● **Supplied passage**
===============
Enforce model contracts (config(contract={'enforced': true})) on published marts so column types are guaranteed and breaking changes fail at build.
Run dbt build (not run then test) so tests gate downstream models. Set source freshness and fail the pipeline on stale sources. Materialize as view for cheap staging, table/incremental for marts; use ephemeral sparingly.

Orchestration

Dagster: model outputs as assets (@dg.asset), not imperative tasks — the graph is the lineage. Use PartitionsDefinition (daily/multi-dimensional) and declarative automation (AutomationCondition) to backfill and refresh by partition. Each asset's compute must be idempotent for its partition key. Use IOManagers for storage so business logic never hardcodes paths; embed dbt via @dbt_assets. Wire everything through Definitions and the dg CLI.
Airflow 3.2: use the TaskFlow API (@dag, @task from airflow.sdk) and Assets (datasets were renamed to Assets in Airflow 3) for data-aware scheduling with schedule=[asset]. schedule_interval is gone — use schedule=. Tasks reach the metadata DB only through the Task Execution API, so keep tasks self-contained and pass data via XCom/object storage. Set catchup, max_active_runs, and retries explicitly; never rely on wall-clock now() — use the run's logical_date.
===============
● **Source material**
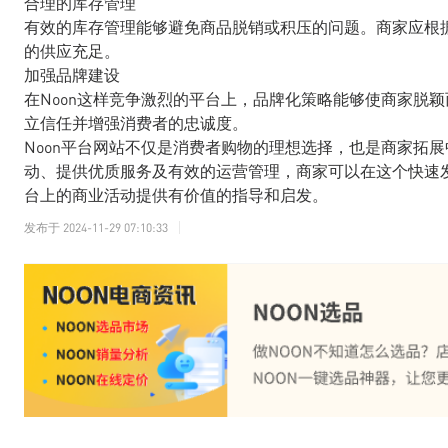
合理的库存管理
有效的库存管理能够避免商品脱销或积压的问题。商家应根
的供应充足。
加强品牌建设
在Noon这样竞争激烈的平台上，品牌化策略能够使商家脱
立信任并增强消费者的忠诚度。
Noon平台网站不仅是消费者购物的理想选择，也是商家拓
动、提供优质服务及有效的运营管理，商家可以在这个快速发
台上的商业活动提供有价值的指导和启发。
发布于
2024-11-29 07:10:33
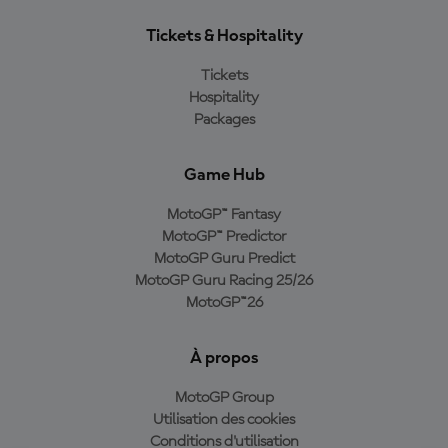
Tickets & Hospitality
Tickets
Hospitality
Packages
Game Hub
MotoGP™ Fantasy
MotoGP™ Predictor
MotoGP Guru Predict
MotoGP Guru Racing 25/26
MotoGP™26
À propos
MotoGP Group
Utilisation des cookies
Conditions d'utilisation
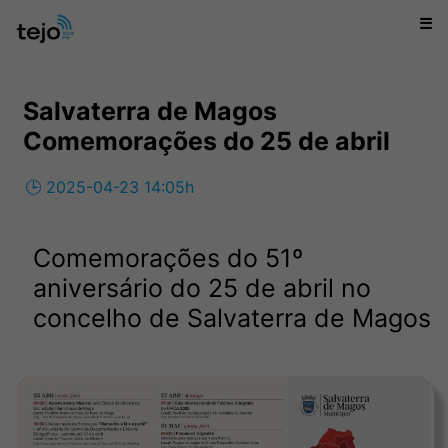
☰
Salvaterra de Magos
Comemorações do 25 de abril
🕒 2025-04-23 14:05h
Comemorações do 51º
aniversário do 25 de abril no
concelho de Salvaterra de Magos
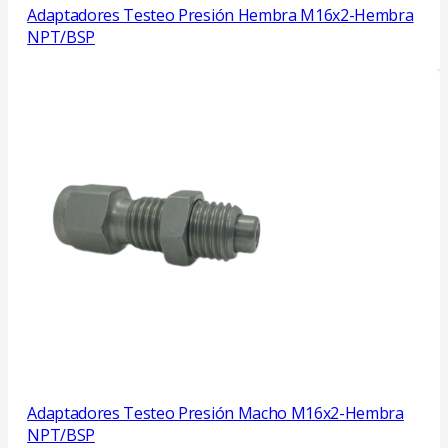
Adaptadores Testeo Presión Hembra M16x2-Hembra
NPT/BSP
Adaptadores Testeo Presión Macho M16x2-Hembra
NPT/BSP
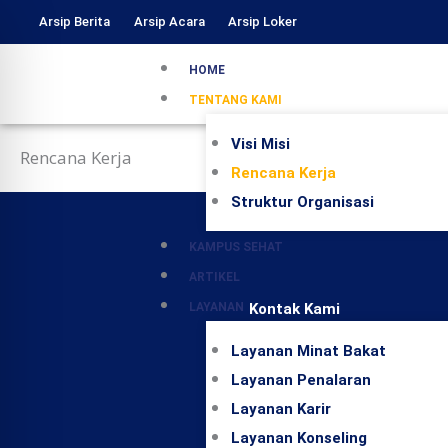
Skip
Arsip Berita
Arsip Acara
Arsip Loker
to
content
HOME
TENTANG KAMI
Visi Misi
Rencana Kerja
Rencana Kerja
Struktur Organisasi
KAMPUS SEHAT
ARTIKEL
LAYANAN
Kontak Kami
Layanan Minat Bakat
(0281) 6843493 / Fax:
Layanan Penalaran
6843494
Layanan Karir
info@uhb.ac.id
Layanan Konseling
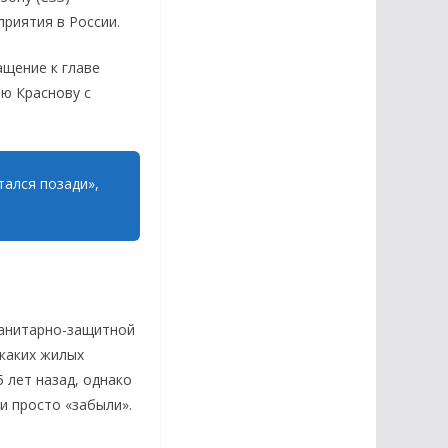
риятия в России.
ащение к главе
ю Краснову с
тался позади»,
санитарно-защитной
каких жилых
 лет назад, однако
и просто «забыли».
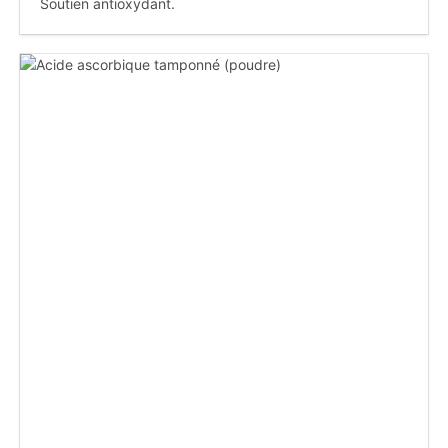
Soutien antioxydant.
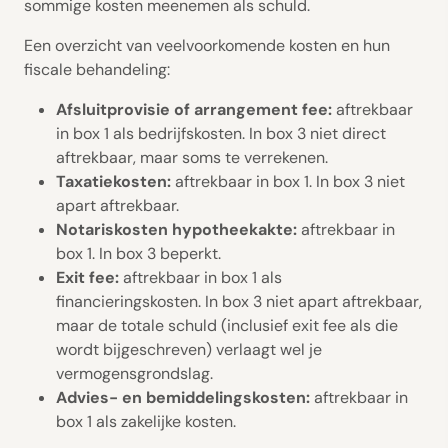
sommige kosten meenemen als schuld.
Een overzicht van veelvoorkomende kosten en hun
fiscale behandeling:
Afsluitprovisie of arrangement fee:
aftrekbaar
in box 1 als bedrijfskosten. In box 3 niet direct
aftrekbaar, maar soms te verrekenen.
Taxatiekosten:
aftrekbaar in box 1. In box 3 niet
apart aftrekbaar.
Notariskosten hypotheekakte:
aftrekbaar in
box 1. In box 3 beperkt.
Exit fee:
aftrekbaar in box 1 als
financieringskosten. In box 3 niet apart aftrekbaar,
maar de totale schuld (inclusief exit fee als die
wordt bijgeschreven) verlaagt wel je
vermogensgrondslag.
Advies- en bemiddelingskosten:
aftrekbaar in
box 1 als zakelijke kosten.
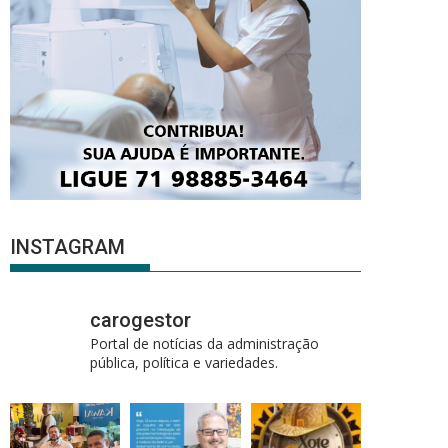
INSTAGRAM
carogestor
Portal de notícias da administração
pública, política e variedades.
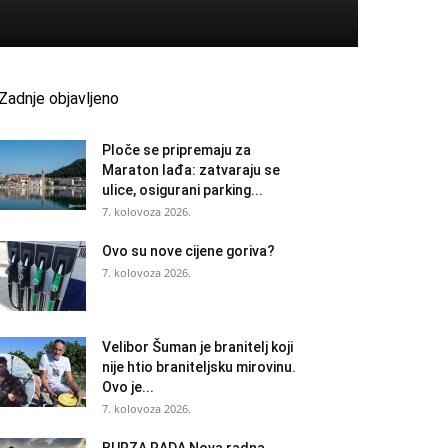
Zadnje objavljeno
Ploče se pripremaju za
Maraton lađa: zatvaraju se
ulice, osigurani parking...
7. kolovoza 2026.
Ovo su nove cijene goriva?
7. kolovoza 2026.
Velibor Šuman je branitelj koji
nije htio braniteljsku mirovinu.
Ovo je...
7. kolovoza 2026.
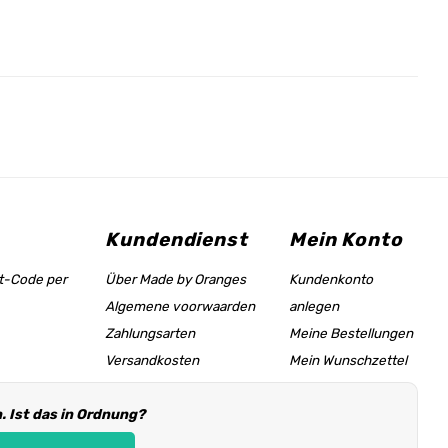
Kundendienst
Mein Konto
tt-Code per
Über Made by Oranges
Kundenkonto
Algemene voorwaarden
anlegen
Zahlungsarten
Meine Bestellungen
Versandkosten
Mein Wunschzettel
Größentabelle &
 Ist das in Ordnung?
Hilfeseite
Händler Informationen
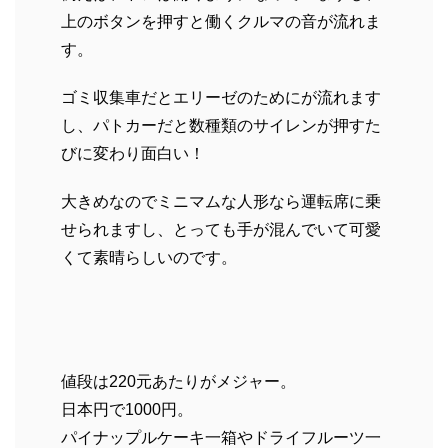
上のボタンを押すと働くクルマの音が流れま
す。
ゴミ収集車だとエリーゼのためにが流れます
し、パトカーだと数種類のサイレンが押すた
びに変わり面白い！
大きめなのでミニマムな人形なら運転席に乗
せられますし、とっても手が混んでいて可愛
くて素晴らしいのです。
値段は220元あたりがメジャー。
日本円で1000円。
パイナップルケーキ一箱やドライフルーツ一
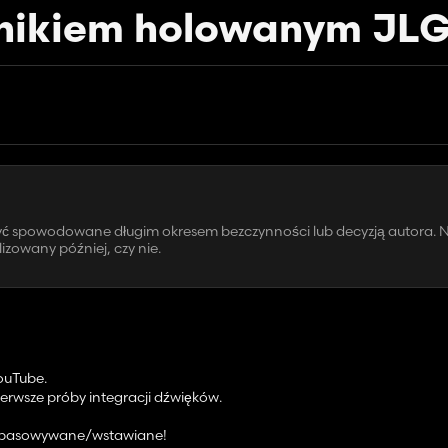
gnikiem holowanym JL
być spowodowane długim okresem bezczynności lub decyzją autora. N
zowany później, czy nie.
YouTube.
rwsze próby integracji dźwięków.
 dopasowywane/wstawiane!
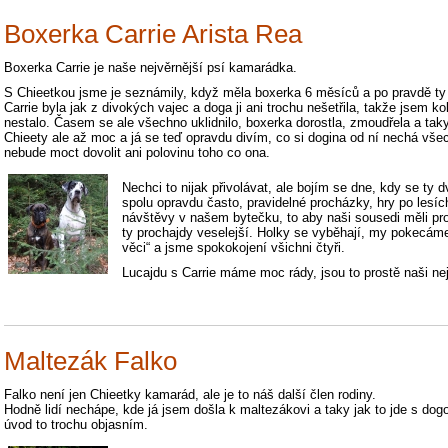
Boxerka Carrie Arista Rea
Boxerka Carrie je naše nejvěrnější psí kamarádka.
S Chieetkou jsme je seznámily, když měla boxerka 6 měsíců a po pravdě ty
Carrie byla jak z divokých vajec a doga ji ani trochu nešetřila, takže jsem k
nestalo. Časem se ale všechno uklidnilo, boxerka dorostla, zmoudřela a taky
Chieety ale až moc a já se teď opravdu divím, co si dogina od ní nechá všechn
nebude moct dovolit ani polovinu toho co ona.
Nechci to nijak přivolávat, ale bojím se dne, kdy se ty 
spolu opravdu často, pravidelné procházky, hry po lesí
návštěvy v našem bytečku, to aby naši sousedi měli pr
ty prochajdy veselejší. Holky se vyběhají, my pokecám
věci“ a jsme spokokojení všichni čtyři.
Lucajdu s Carrie máme moc rády, jsou to prostě naši ne
Maltezák Falko
Falko není jen Chieetky kamarád, ale je to náš další člen rodiny.
Hodně lidí nechápe, kde já jsem došla k maltezákovi a taky jak to jde s do
úvod to trochu objasním.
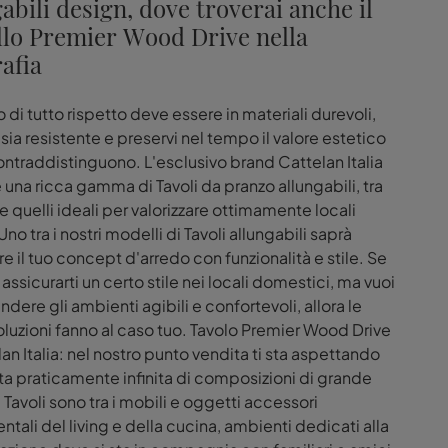
abili design, dove troverai anche il
lo Premier Wood Drive nella
afia
 di tutto rispetto deve essere in materiali durevoli,
 sia resistente e preservi nel tempo il valore estetico
ontraddistinguono. L'esclusivo brand Cattelan Italia
una ricca gamma di Tavoli da pranzo allungabili, tra
e quelli ideali per valorizzare ottimamente locali
no tra i nostri modelli di Tavoli allungabili saprà
re il tuo concept d'arredo con funzionalità e stile. Se
assicurarti un certo stile nei locali domestici, ma vuoi
dere gli ambienti agibili e confortevoli, allora le
oluzioni fanno al caso tuo. Tavolo Premier Wood Drive
lan Italia: nel nostro punto vendita ti sta aspettando
ta praticamente infinita di composizioni di grande
 Tavoli sono tra i mobili e oggetti accessori
tali del living e della cucina, ambienti dedicati alla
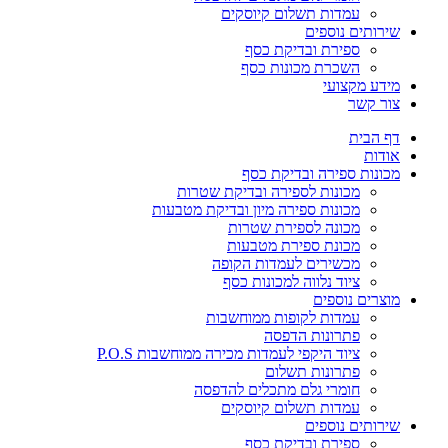
עמדות תשלום קיוסקים
שירותים נוספים
ספירת ובדיקת כסף
השכרת מכונות כסף
מידע מקצועי
צור קשר
דף הבית
אודות
מכונות ספירה ובדיקת כסף
מכונות לספירה ובדיקת שטרות
מכונות ספירה מיון ובדיקת מטבעות
מכונה לספירת שטרות
מכונת ספירת מטבעות
מכשירים לעמדות הקופה
ציוד נלווה למכונות כסף
מוצרים נוספים
עמדות לקופות ממוחשבות
פתרונות הדפסה
ציוד היקפי לעמדות מכירה ממוחשבות P.O.S
פתרונות תשלום
חומרי גלם מתכלים להדפסה
עמדות תשלום קיוסקים
שירותים נוספים
ספירת ובדיקת כסף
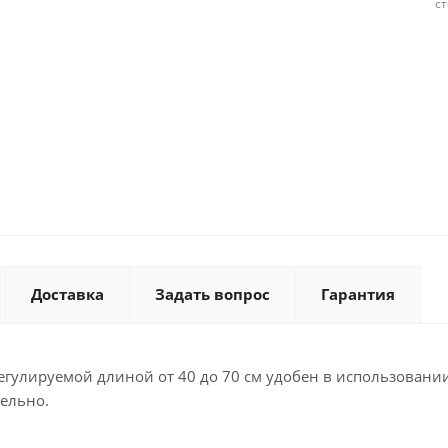
с
Доставка
Задать вопрос
Гарантия
 регулируемой длиной от 40 до 70 см удобен в использован
ельно.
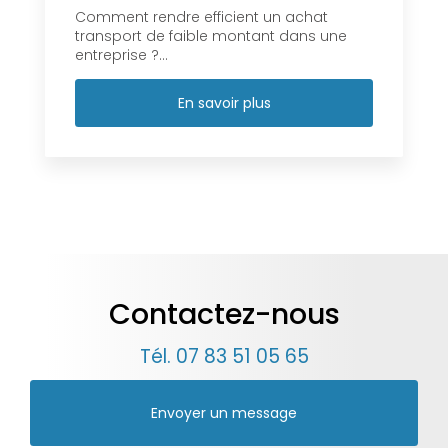
Comment rendre efficient un achat
transport de faible montant dans une
entreprise ?...
En savoir plus
Contactez-nous
Tél.
07 83 51 05 65
Envoyer un message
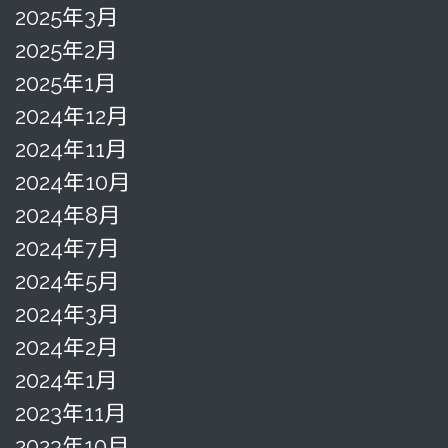
2025年3月
2025年2月
2025年1月
2024年12月
2024年11月
2024年10月
2024年8月
2024年7月
2024年5月
2024年3月
2024年2月
2024年1月
2023年11月
2023年10月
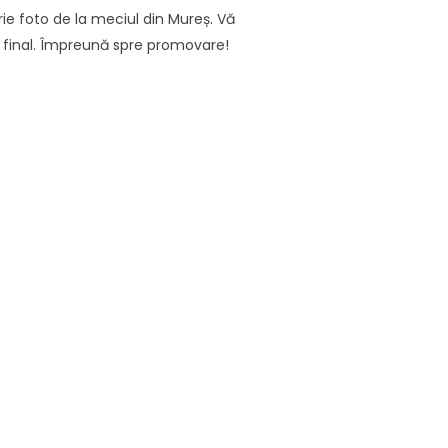
rie foto de la meciul din Mureș. Vă
a final. Împreună spre promovare!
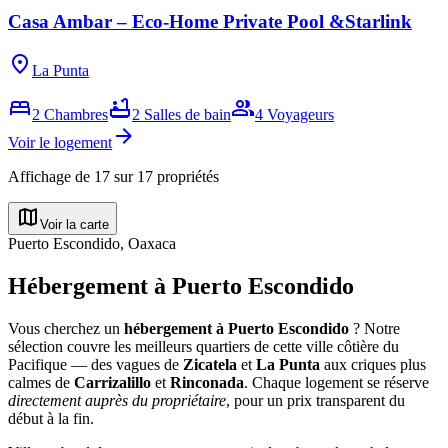
Casa Ambar – Eco-Home Private Pool &Starlink
location_on
La Punta
bed
bathtub
group
2
Chambres
2
Salles de bain
4
Voyageurs
arrow_forward
Voir le logement
Affichage de
17
sur
17
propriétés
map
Voir la carte
Puerto Escondido, Oaxaca
Hébergement à Puerto Escondido
Vous cherchez un
hébergement à Puerto Escondido
? Notre
sélection couvre les meilleurs quartiers de cette ville côtière du
Pacifique — des vagues de
Zicatela
et
La Punta
aux criques plus
calmes de
Carrizalillo
et
Rinconada
. Chaque logement se réserve
directement auprès du propriétaire
, pour un prix transparent du
début à la fin.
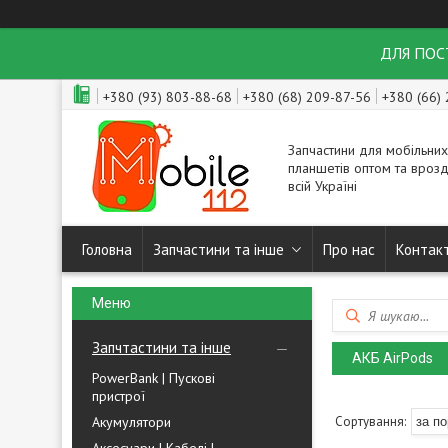
ДЛЯ ПОСТ
+380 (93) 803-88-68
+380 (68) 209-87-56
+380 (66)
Запчастини для мобільних
планшетів оптом та врозд
всій Україні
Головна
Запчастини та інше
Про нас
Контак
Запчтастини та інше
АКБ AirPods
PowerBank | Пускові
пристрої
Акумулятори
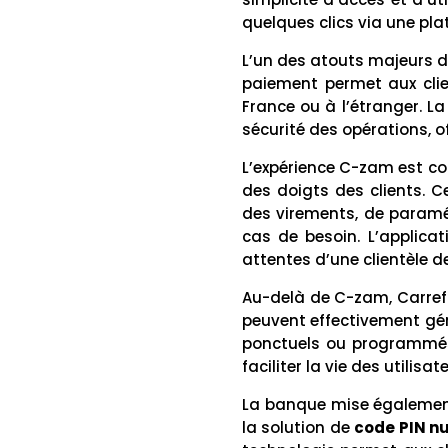
quelques clics via une pla
L’un des atouts majeurs 
paiement permet aux clien
France ou à l’étranger. L
sécurité des opérations, of
L’expérience C-zam est c
des doigts des clients. C
des virements, de paramé
cas de besoin. L’applicat
attentes d’une clientèle d
Au-delà de C-zam, Carre
peuvent effectivement gér
ponctuels ou programmés,
faciliter la vie des utilis
La banque mise également 
la solution de
code PIN n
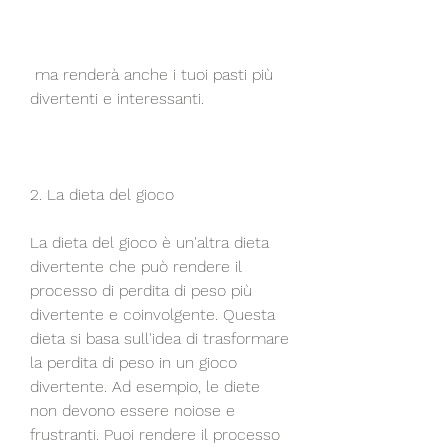
 ma renderà anche i tuoi pasti più 
divertenti e interessanti.
2. La dieta del gioco
La dieta del gioco è un'altra dieta 
divertente che può rendere il 
processo di perdita di peso più 
divertente e coinvolgente. Questa 
dieta si basa sull'idea di trasformare 
la perdita di peso in un gioco 
divertente. Ad esempio, le diete 
non devono essere noiose e 
frustranti. Puoi rendere il processo 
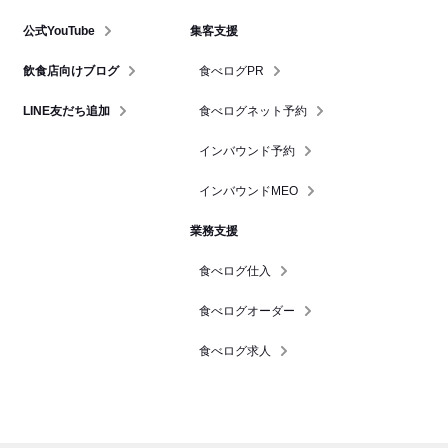
公式YouTube
集客支援
飲食店向けブログ
食べログPR
LINE友だち追加
食べログネット予約
インバウンド予約
インバウンドMEO
業務支援
食べログ仕入
食べログオーダー
食べログ求人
===============
● **Exercise aim**
Can you turn the paragraph beginning "Dagster: model outputs as assets" in the supplied passage into a short bulleted list that keeps its main facts?

● **Solution for this problem**
- Model outputs as assets (@dg.asset) rather than imperative tasks, so the graph itself is the lineage.
- Backfill and refresh by partition with PartitionsDefinition (daily or multi-dimensional) and declarative automation (AutomationCondition).
- Keep each asset's compute idempotent for its partition key.
- Handle storage through IOManagers so business logic never hardcodes paths.
- Embed dbt via @dbt_assets.
- Wire everything through Definitions and the dg CLI.